March 19, 2007
Michel, the Belge
Would the last commissioner to leave please turn out the lights? That’s a gross exaggeration of course, but nevertheless, news of two commissioners’ getting more involved in “the countries they know best”, as the euro-euphemism goes, gave a certain fin de regime feel on Monday halfway through the Commission’s five-year term.
Louis Michel, the development commissioner, is taking a month’s unpaid leave in May and June to stand for election in Belgium. Well, not quite: he is campaigning, running last on the list of his French-speaking Liberal party for the Senate, doubtless requiring a 50 per cent swing or something to be elected.
Margot Wallstrom, the communications commissioner, has agreed to run a strategy group for Sweden’s opposition party on Europe. It emerged yesterday that she had forgotten to tell her boss, Jose Manuel Barroso.
Both have long been at the centre of rumours they could return to national politics.
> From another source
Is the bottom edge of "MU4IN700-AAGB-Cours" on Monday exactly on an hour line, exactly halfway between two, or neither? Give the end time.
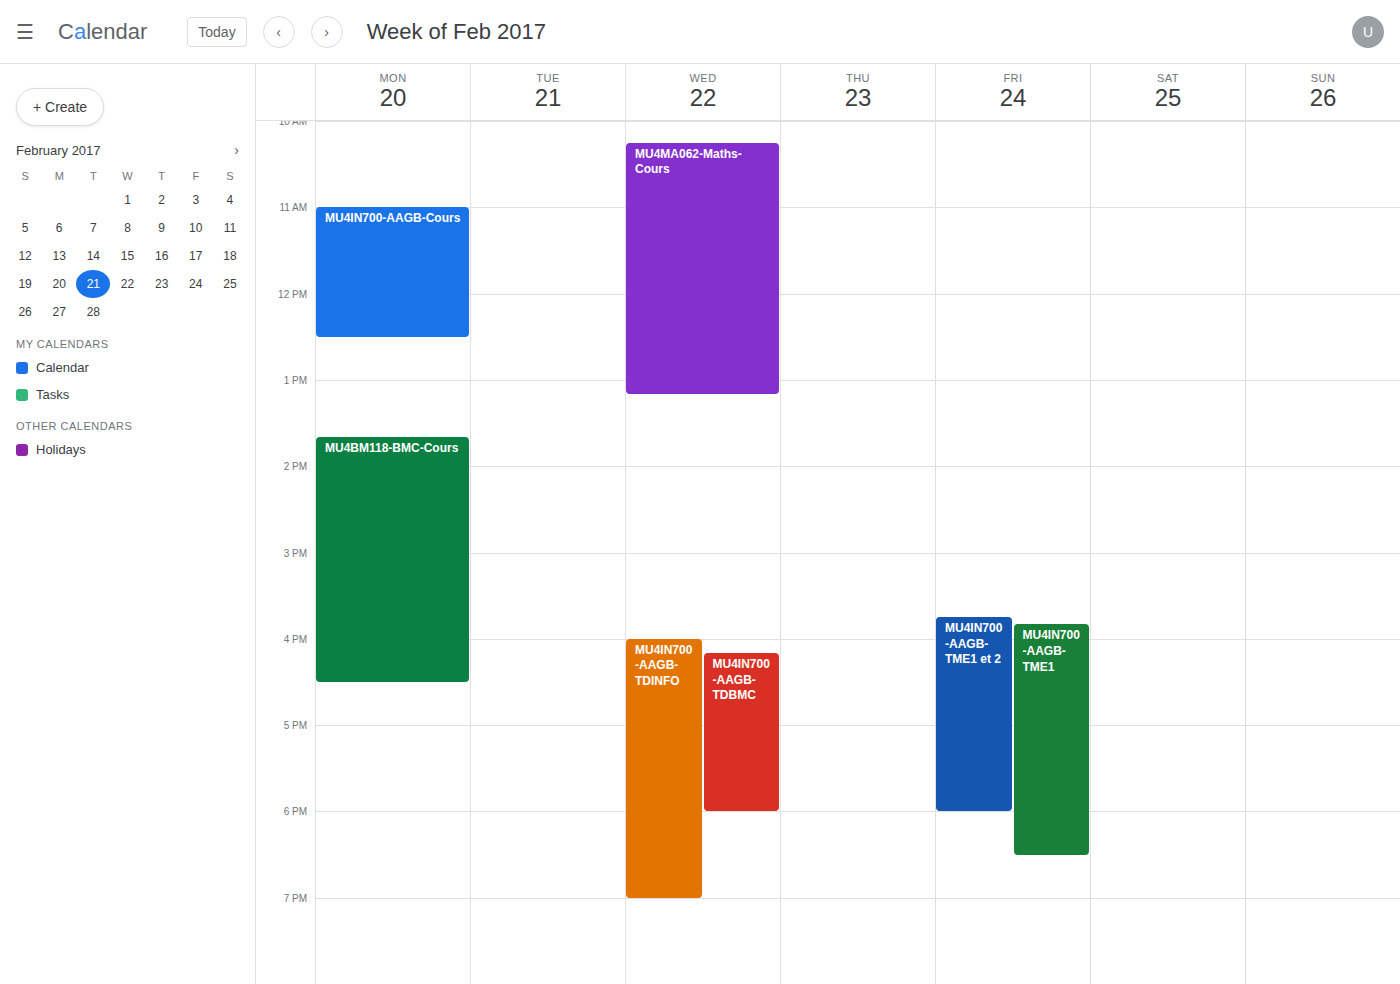
12:30 -- halfway between the 12:00 and 13:00 lines.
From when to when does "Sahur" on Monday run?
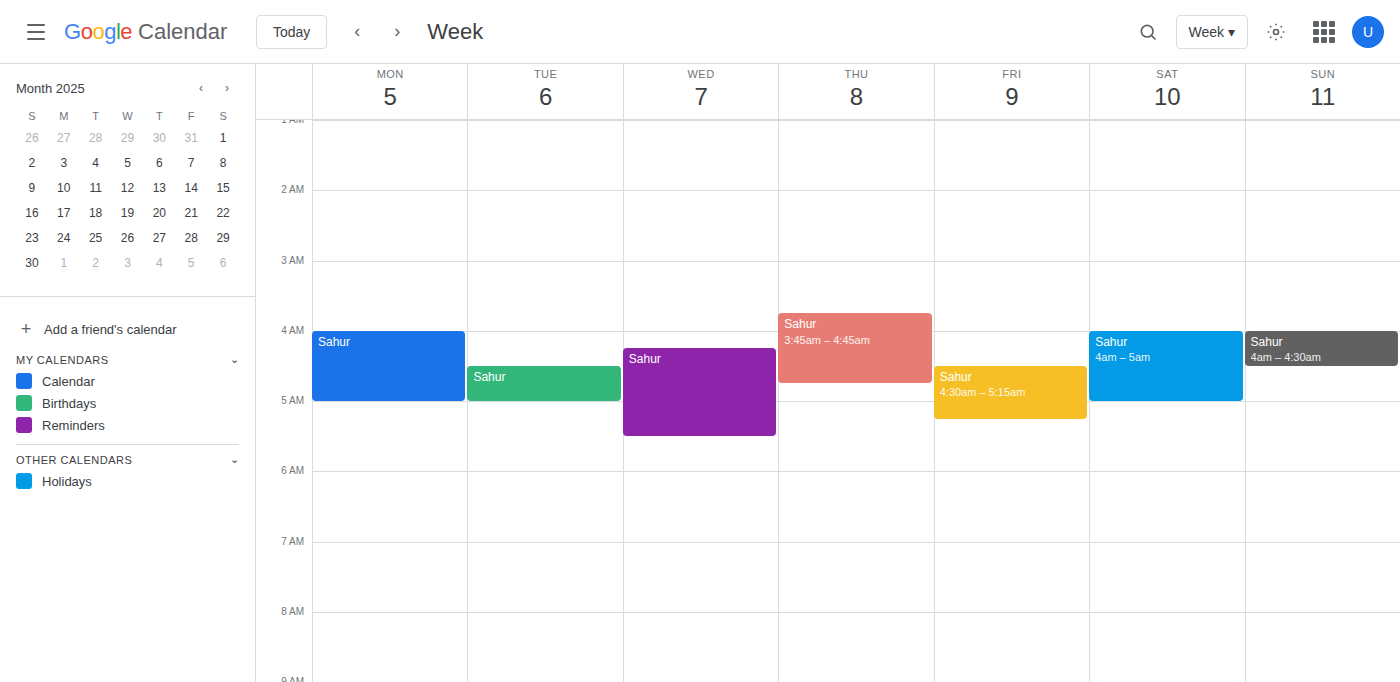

Wallstrom remains one of the most popular politicians in the Social Democrat party, now that leader Goran Persson lost the election.
But she would have to enter parliament to become leader, and despite making little headway in her avowed aim of connecting the EU with its citizens is unlikely to give up just yet.
Michel, who got his boss’s blessing, has an outside chance of being prime minister, since he is that rare beast, a Francophone Belgian who speaks good Flemish and is reasonably well known. For more than 30 years Belgium has had a Flemish prime minister but with the country’s two main linguistic communities divided as never before it could be time for a change.
Presumably if he is called others could drop off the list to give him a Senate seat. Michel’s spokesman said yesterday that he intended to return to the Commission but the result might change things.
What it means for the EU’s relations with Africa is anyone’s guess. Of course the civil servants will still beaver away between May 12 and June 10, led by enlargement commissioner Olli Rehn, who will be covering. Rehn’s aides were playing up his interest in Africa yesterday. The Finn joined the anti-apartheid movement in the early 1980s and served on the board of the Centre for Development and Co-operation.
Perhaps the mild-mannered Rehn, in between sorting out Kosovo and Cyprus, will usher in a wind of change in development policy. After all, relations with (at least Anglophone) African countries could not be much worse. A senior Nigerian trade official almost walked out of a meeting this month in protest at Michel’s finger-wagging style. His minister, Aliyu Modibbo Umar, backed him up. “Louis Michel is trying to bully everyone”, he told me. “We take exception to being patronised. We are not beggars…but partners in development.”